A screech of tires tore through the night.

Ryder turned his head, his eyes widening. A black sedan, running the red light, was barreling toward him. He saw the driver—a man with a panicked, hollow look.

But as the car surged toward him, something bizarre happened. The world didn't just slow down; it unpacked itself.

Ryder’s vision fractured. It was as if his retinas had become high-speed cameras, capable of processing millions of frames per second. He saw the driver’s face, and suddenly, transparent data overlays manifested over the man’s skin.

Patient: Male. Age: 44. Diagnosis: AdGrahamd Atrial Fibrillation. Vascular calcification detected. Primary symptom: Sudden, blinding vasovagal syncope.

Ryder saw it—he literally saw the man’s heart skip a beat, a dark, jagged shadow appearing in his chest cavity. He saw the blood flow through the man’s veins as if his skin were made of glass. He saw the hidden, ticking time bomb of a failing valve in the driver’s heart.

Cause of imminent collapse: Cardiac arrhythmia.

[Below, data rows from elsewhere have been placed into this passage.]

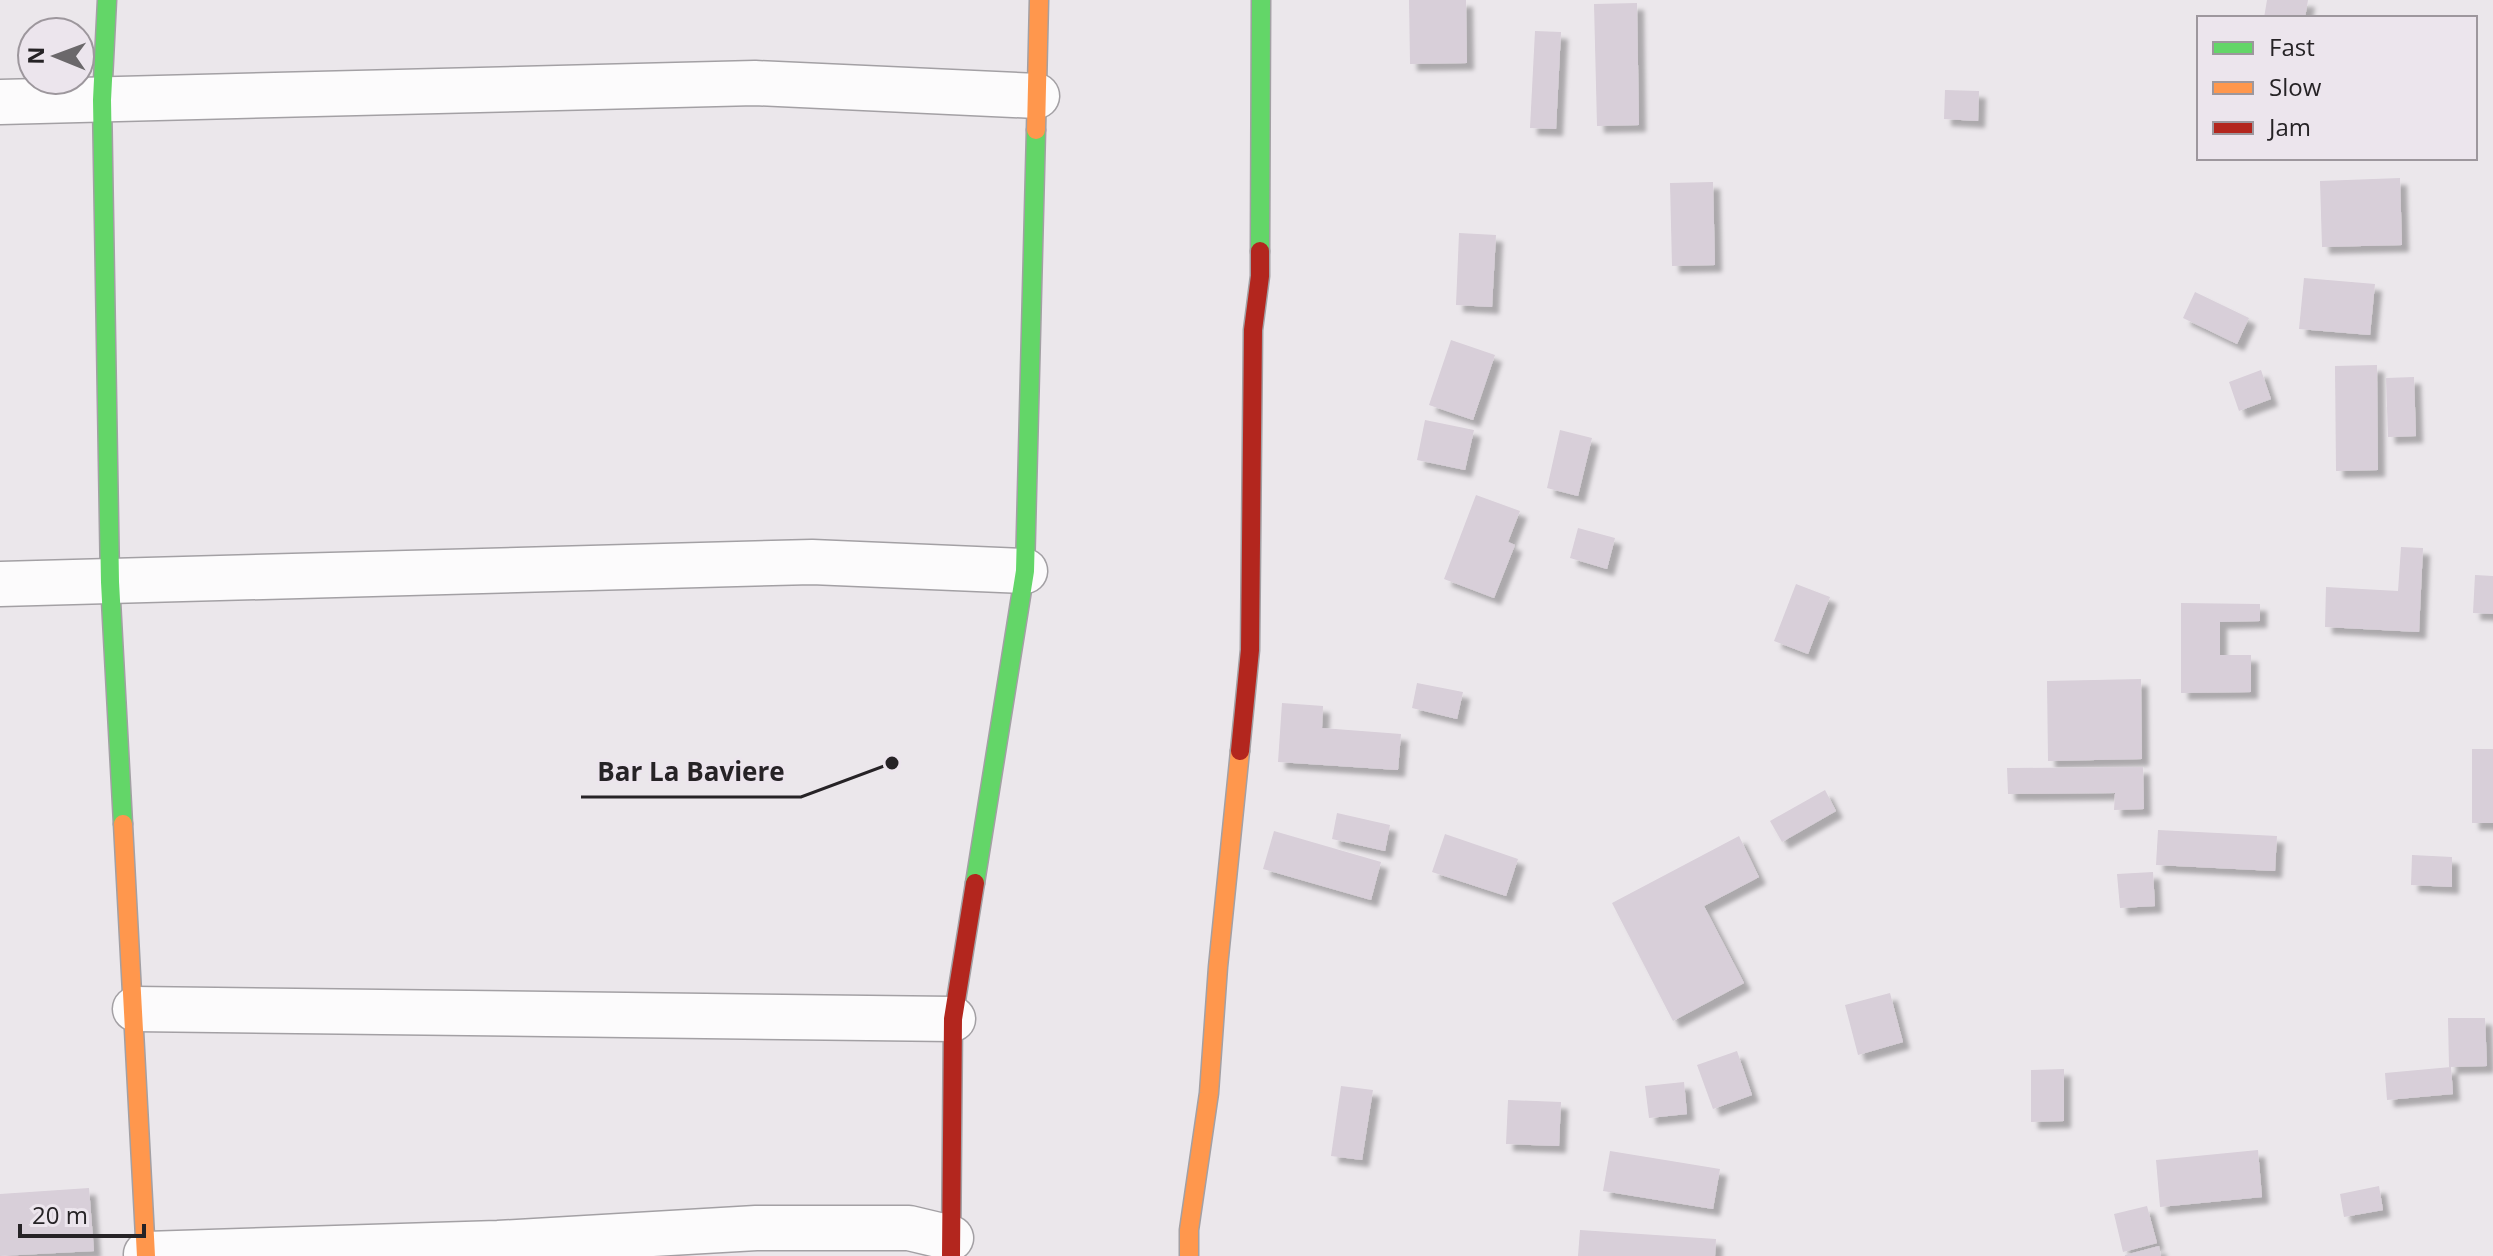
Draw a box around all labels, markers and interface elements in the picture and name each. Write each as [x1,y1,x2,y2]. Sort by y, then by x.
north arrow [16,16,96,96]
legend [2197,16,2477,160]
text: Fast [2269,30,2315,63]
text: N [20,46,50,65]
text: Slow [2269,70,2322,103]
text: Jam [2267,110,2311,143]
callout: Bar La Baviere [581,747,801,797]
text: Bar La Baviere [597,753,785,789]
scale bar [20,1188,144,1238]
text: 20 m [32,1198,88,1231]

Ryder tried to shout, to warn the man, to reach out and stop the impact, but his own body was too slow. The physics of the world caught up to him.

THUD.

The bumper slammed into his hip, and the world somersaulted. He flew through the air, the rain stinging his face like needles. As he hit the wet, oil-slicked asphalt, his head snapped back against the pavement.

Darkness threatened to swallow him, but the "data" didn't stop. It exploded outward. He looked at his own arm, broken and twisted, and he saw the internal structure of his radius bone—the precise angle of the fracture, the way the capillaries were leaking. He looked at the driver, who had slumped over the steering wheel, his heart stopping mid-turn.

Ryder’s last coherent thought before the world went black wasn't of his own pain or his ruined career. It was a terrifying, impossible realization.

I can see it, he thought, his brain racing with diagnostic clarity that made his skull feel like it was expanding. I can see everything.

He stared at the sky, his eyes wide and unblinking, even as he lost consciousness. He wasn't looking at the rain anymore; he was looking at the way the droplets hit the pavement, seeing the chemical composition of the city’s grime, the microscopic bacteria thriving in the storm drain, the very mechanics of a world that had been hidden from him his entire life.

He had been fired for a mistake he didn't commit, and now, he was dying on the street. But as the pulse in his neck slowed to a crawl, he knew one thing with absolute, terrifying certainty: he had been given a gift that would either change the world or burn him to the ground.

He closed his eyes, and the final image he saw was his own heartbeat—slow, steady, and visible behind his eyelids like a beacon in the dark.